Giovanni s’accorge del temporale solo quando la pioggia si mette a picchiare forte sul vetro, nascondendo la città. Quello è il momento in cui entrambi scelgono di venire, pochi secondi l’uno dall’altra. Si separano. Maria si dirige in bagno. Il suo seme le cola sul retro di una coscia fino a macchiare i calzini a losanghe. Spossato, Giovanni si domanda oziosamente quale capriccio del destino ha condotto quel rivolo di sperma su quella coscia e non sull’altra, al bivio fra le due gambe di lei. Quale capriccio della sorte l’ha condotto quella notte al bar “Joska”. Di colpo, la ragazza si china e prende a vomitare nella tazza del cesso. Giovanni sorride.

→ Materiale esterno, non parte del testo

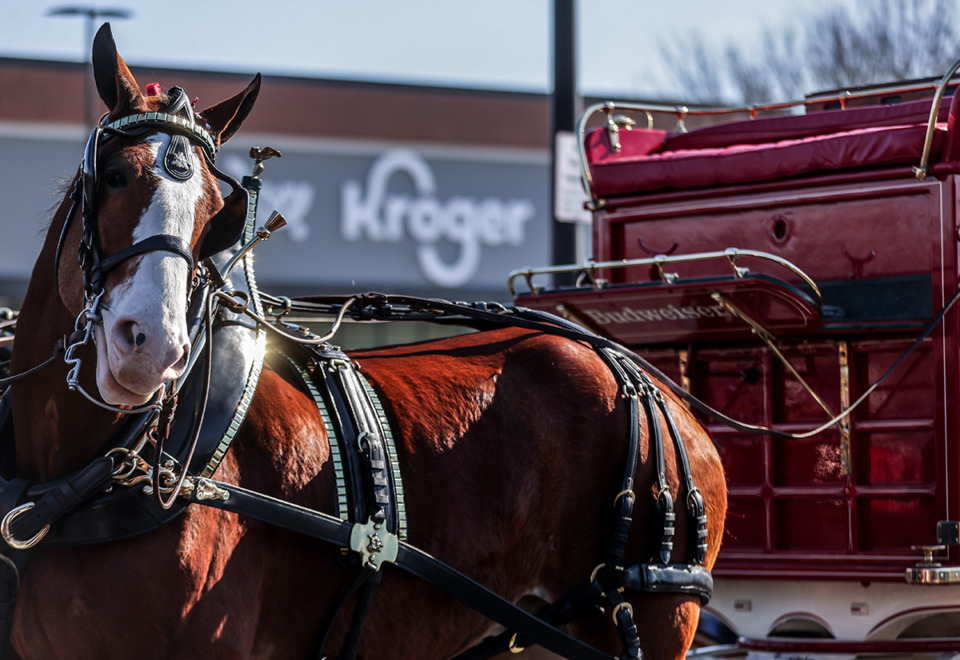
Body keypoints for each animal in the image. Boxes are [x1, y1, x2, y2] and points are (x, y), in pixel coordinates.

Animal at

«Te l’ho detto di non mangiare il sushi in quel posto lì.»
D’un tratto lei è di nuovo in piedi, poggiata allo stipite della porta che le divide la faccia a metà. Si pulisce la bocca con un gesto da belva. Giovanni capisce di essere in pericolo quando lei gli si avvicina senza un fiato. La sua pantera bionda. Con un balzo lo raggiunge – tiene una lametta da barba fra le dita – e con un gesto secco gli strappa via una parte della gola.
«E io te l’avevo detto che ti ammazzavo, stronzo.»
Il sangue prende a colargli sul petto fino a cadergli sul piede sinistro e da lì sul pavimento. La sensazione non è del tutto spiacevole ma Giovanni non può non chiedersi, un attimo prima di morire, perché mai il sangue abbia scelto proprio quella strada invece che un’altra, quale giocatore capriccioso abbia scelto per lui proprio quel sentiero fra tutti gli altri.